For startups, a lack of conflict can be deadly in a different way: deadly for your company. If your employees don’t feel comfortable disagreeing, bringing up their concerns, or voicing areas for improvement, your startup may be destined for mediocrity.
In a TEDGlobal 2012 talk called “Dare to disagree,” serial CEO Margaret Heffernan explains three ways to promote conflict in your business.
1. Work with people different from you. She tells the story of Alice Stewart, the physician who set out to prove that childhood cancer was caused by pregnant women being x-rayed. When the medical establishment failed to listen to her, she started working with statistician George Kneale. His job was to prove her wrong: he was actively looking for alternative explanations and different ways of seeing things. As Heffernan puts it, you want “thinking partners who aren’t echo chambers.”

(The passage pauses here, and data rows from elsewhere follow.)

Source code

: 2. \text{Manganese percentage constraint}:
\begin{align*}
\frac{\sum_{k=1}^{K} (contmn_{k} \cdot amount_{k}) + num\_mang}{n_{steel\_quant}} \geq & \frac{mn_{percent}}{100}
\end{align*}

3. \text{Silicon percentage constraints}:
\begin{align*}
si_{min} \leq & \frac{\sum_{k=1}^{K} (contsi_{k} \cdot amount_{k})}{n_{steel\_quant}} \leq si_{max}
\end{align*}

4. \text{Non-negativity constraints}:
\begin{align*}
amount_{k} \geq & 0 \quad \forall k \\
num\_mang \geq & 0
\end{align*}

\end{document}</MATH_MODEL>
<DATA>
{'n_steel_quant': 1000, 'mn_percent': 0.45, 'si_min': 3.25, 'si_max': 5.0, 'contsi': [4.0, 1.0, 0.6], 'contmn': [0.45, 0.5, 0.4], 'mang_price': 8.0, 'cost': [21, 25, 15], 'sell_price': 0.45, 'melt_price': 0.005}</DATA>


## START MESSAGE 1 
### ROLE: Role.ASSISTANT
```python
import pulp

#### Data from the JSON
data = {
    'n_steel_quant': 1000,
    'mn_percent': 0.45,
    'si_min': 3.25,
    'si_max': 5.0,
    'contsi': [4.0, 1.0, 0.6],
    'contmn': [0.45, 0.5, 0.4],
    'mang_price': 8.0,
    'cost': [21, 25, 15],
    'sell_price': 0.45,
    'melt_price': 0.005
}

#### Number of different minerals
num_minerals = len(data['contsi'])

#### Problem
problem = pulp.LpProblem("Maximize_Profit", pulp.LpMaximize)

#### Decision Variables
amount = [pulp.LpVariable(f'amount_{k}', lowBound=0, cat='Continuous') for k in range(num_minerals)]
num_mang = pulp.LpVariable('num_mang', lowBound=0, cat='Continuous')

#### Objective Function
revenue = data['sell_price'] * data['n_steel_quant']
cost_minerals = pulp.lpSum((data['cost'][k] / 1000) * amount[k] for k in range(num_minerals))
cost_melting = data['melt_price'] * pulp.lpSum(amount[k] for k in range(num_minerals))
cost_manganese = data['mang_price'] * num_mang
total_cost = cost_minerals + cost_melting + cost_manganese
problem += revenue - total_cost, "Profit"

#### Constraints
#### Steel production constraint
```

2. Be willing to change your mind. Conflict is only productive when all the parties involved keep an open mind. Otherwise, it’s just bickering.
3. Don’t be afraid of conflict. In one study, 85 percent of European and American executives had issues or concerns about work that they were afraid to raise. Imagine all the good ideas going to waste! And their fears may be unjustified: if you speak up, you may find that some of your coworkers have the same ideas (but are also afraid to voice them).
“When we dare to see and we create conflict, we enable ourselves and the people around us to do our very best thinking,” says Heffernan.